Filling the gaps on stroke research: Focus on inflammation and immunity

Abstract

For the last two decades, researchers have placed hopes in a new era in which a combination of reperfusion and neuroprotection would revolutionize the treatment of stroke. Nevertheless, despite the thousands of papers available in the literature showing positive results in preclinical stroke models, randomized clinical trials have failed to show efficacy. It seems clear now that the existing data obtained in preclinical research have depicted an incomplete picture of stroke pathophysiology. In order to ameliorate bench-to-bed translation, in this review we first describe the main actors on stroke inflammatory and immune responses based on the available preclinical data, highlighting the fact that the link between leukocyte infiltration, lesion volume and neurological outcome remains unclear. We then describe what is known on neuroinflammation and immune responses in stroke patients, and summarize the results of the clinical trials on immunomodulatory drugs. In order to understand the gap between clinical trials and preclinical results on stroke, we discuss in detail the experimental results that served as the basis for the summarized clinical trials on immunomodulatory drugs, focusing on (i) experimental stroke models, (ii) the timing and selection of outcome measuring, (iii) alternative entry routes for leukocytes into the ischemic region, and (iv) factors affecting stroke outcome such as gender differences, ageing, comorbidities like hypertension and diabetes, obesity, tobacco, alcohol consumption and previous infections like Covid-19. We can do better for stroke treatment, especially when targeting inflammation following stroke. We need to re-think the design of stroke experimental setups, notably by (i) using clinically relevant models of stroke, (ii) including both radiological and neurological outcomes, (iii) performing long-term follow-up studies, (iv) conducting large-scale preclinical stroke trials, and (v) including stroke comorbidities in preclinical research.
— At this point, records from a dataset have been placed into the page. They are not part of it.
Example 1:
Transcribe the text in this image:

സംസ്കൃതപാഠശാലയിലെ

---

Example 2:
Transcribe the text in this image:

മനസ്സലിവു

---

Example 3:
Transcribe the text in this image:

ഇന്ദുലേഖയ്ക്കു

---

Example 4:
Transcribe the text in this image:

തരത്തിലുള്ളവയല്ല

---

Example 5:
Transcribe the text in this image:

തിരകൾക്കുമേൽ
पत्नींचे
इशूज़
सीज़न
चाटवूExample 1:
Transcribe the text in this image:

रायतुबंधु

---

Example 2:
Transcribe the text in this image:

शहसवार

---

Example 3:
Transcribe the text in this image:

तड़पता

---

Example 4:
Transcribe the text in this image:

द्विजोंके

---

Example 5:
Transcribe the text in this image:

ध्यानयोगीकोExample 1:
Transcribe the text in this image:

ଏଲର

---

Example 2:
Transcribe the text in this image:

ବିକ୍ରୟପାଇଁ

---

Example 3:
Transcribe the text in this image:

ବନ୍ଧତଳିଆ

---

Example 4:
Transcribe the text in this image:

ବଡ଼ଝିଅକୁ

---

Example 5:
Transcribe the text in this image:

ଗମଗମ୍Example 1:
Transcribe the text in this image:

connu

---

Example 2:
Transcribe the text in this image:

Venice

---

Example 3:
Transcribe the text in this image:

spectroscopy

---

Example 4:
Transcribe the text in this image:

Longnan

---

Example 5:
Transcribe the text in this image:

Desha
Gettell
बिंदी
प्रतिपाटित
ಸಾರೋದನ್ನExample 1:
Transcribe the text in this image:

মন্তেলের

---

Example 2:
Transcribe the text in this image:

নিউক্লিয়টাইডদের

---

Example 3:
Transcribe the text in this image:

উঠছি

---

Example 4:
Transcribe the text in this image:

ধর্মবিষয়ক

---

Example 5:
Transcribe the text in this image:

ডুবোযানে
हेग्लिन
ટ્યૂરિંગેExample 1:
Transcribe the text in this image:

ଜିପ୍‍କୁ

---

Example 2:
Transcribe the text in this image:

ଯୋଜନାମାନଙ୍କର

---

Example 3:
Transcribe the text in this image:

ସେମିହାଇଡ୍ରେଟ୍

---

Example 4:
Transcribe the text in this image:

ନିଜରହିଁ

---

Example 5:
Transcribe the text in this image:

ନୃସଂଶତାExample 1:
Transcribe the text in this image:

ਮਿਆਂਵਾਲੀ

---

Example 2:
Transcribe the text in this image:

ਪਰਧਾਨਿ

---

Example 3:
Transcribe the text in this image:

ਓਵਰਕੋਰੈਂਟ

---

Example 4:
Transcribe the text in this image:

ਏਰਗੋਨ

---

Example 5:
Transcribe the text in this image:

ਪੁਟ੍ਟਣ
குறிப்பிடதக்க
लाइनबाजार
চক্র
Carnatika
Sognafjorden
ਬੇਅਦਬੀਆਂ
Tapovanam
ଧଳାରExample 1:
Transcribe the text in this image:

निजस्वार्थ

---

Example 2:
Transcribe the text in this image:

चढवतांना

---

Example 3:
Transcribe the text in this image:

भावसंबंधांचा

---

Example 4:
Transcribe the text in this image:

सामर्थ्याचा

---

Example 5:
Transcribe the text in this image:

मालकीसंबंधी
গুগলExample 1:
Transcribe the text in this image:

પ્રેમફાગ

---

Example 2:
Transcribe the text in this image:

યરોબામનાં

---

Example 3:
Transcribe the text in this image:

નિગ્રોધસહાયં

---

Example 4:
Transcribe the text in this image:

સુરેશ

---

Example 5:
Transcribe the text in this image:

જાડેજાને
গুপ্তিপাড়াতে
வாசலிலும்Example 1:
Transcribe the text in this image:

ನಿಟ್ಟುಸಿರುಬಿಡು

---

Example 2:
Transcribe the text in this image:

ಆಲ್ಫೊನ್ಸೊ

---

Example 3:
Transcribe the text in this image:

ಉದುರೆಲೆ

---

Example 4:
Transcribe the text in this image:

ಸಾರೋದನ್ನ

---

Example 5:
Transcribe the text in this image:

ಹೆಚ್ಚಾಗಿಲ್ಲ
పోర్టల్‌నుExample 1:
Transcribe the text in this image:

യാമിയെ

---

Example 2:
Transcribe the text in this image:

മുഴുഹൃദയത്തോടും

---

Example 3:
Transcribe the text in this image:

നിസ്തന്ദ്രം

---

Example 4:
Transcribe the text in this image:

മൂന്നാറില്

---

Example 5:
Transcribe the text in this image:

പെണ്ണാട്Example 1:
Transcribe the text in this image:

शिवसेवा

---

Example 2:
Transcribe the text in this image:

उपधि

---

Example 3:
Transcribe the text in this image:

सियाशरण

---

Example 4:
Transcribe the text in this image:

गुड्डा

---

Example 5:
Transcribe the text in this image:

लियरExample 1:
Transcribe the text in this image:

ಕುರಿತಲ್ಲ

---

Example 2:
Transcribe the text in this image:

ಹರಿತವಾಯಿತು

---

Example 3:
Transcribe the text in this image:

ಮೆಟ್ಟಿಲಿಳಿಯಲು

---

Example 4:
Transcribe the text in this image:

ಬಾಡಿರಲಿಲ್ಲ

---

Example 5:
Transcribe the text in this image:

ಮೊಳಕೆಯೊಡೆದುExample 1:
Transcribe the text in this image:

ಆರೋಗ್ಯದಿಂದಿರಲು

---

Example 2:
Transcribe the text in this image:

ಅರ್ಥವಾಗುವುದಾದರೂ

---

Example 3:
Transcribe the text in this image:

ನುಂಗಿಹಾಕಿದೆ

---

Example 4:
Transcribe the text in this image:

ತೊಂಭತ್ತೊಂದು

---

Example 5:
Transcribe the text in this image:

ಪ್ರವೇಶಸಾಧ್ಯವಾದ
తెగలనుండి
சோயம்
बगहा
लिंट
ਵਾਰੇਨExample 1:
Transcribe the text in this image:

Keywords: Clinical trials; Experimental models; Immune response; Inflammation; Ischemic stroke; Translational research.

Fig. 1

Inflammatory/immune responses after ischemic stroke, and targets of the immunomodulatory drugs tested on clinical trials. In the healthy brain, three main barriers protect the parenchyma from external pathogens: the blood–brain barrier (BBB) around the cerebral vessels, the blood-meningeal barrier in the meninges, and the blood-CSF barrier of the choroid plexus. Immune cells circulate freely in the blood, and a few lymphocytes patrol the CSF to do immunosurveillance. In the brain parenchyma resting microglia survey the environment with their processes. After stroke, microglia switches from a resting form to an activated state, adopting a phagocytic phenotype and secreting pro-inflammatory factors. The BBB is disrupted, local ECs are activated and express CAMs. The tight junctions between ECs disappear. This allows leukocyte rolling and adhesion at the luminal side of the blood vessel and then transmigration from the vascular compartment to the brain parenchyma. Leukocytes can also invade the brain through blood-meningeal and blood-CSF barriers. Once infiltrated in the tissue, neutrophils secrete pro-inflammatory factors that will recruit monocytes/macrophages, and later lymphocytes to the parenchyma. Immunomodulatory drugs tested on clinical trials and discussed in this review include (i) Anakinra, an antagonist of the proinflammatory cytokine interleukin-1, (ii) Natalizumab, which acts by blocking the binding of integrin α4 to the adhesion molecule VCAM to reduce leukocyte infiltration. (iii) Enlimomab is an antibody targeting the adhesion molecule ICAM. (iv) Minocycline inhibits microglial activation among other anti-inflammatory properties. (v) Fingolimod is a high-affinity agonist for several of the sphingosine-1-phosphate receptors that prevents the egress of lymphocytes from lymph nodes, thus limiting the infiltration of lymphocytes to the brain. BBB, blood–brain barrier; CAM, cellular adhesion molecule; CSF: cerebrospinal fluid; EC, endothelial cell.

Fig. 2

Comparison of human stroke and experimental models of stroke in rodents. a) Schematic view of the human brain vasculature with one of the most frequent stroke subtypes, a thrombotic/embolic occlusion of the M2 segment of the middle cerebral artery (MCA), usually included in randomized clinical trials (RCT) on immunomodulatory/anti-inflammatory drugs for stroke treatment. b) Schematic view of the rodent brain vasculature (lateral view). In thromboembolic and electrocoagulation experimental stroke models, there is only one site of MCA occlusion, whereas in regional photothrombotic stroke there are multiple occlusion sites within the area illuminated by the laser. In both cases, lesions are limited to the brain cortex. The occlusion site in the monofilament experimental model is located at the origin of the MCA, leading to a bigger ischemic volume including both cortical and subcortical brain regions. c) Schematic view of the rodent brain vasculature (dorsal view). d) Schematic view of the rodent brain vasculature (ventral view). e) Comparison of ischemic lesions (delimitated area) visualized by MRI in human stroke (M1-M2 occlusion) and different experimental models of stroke.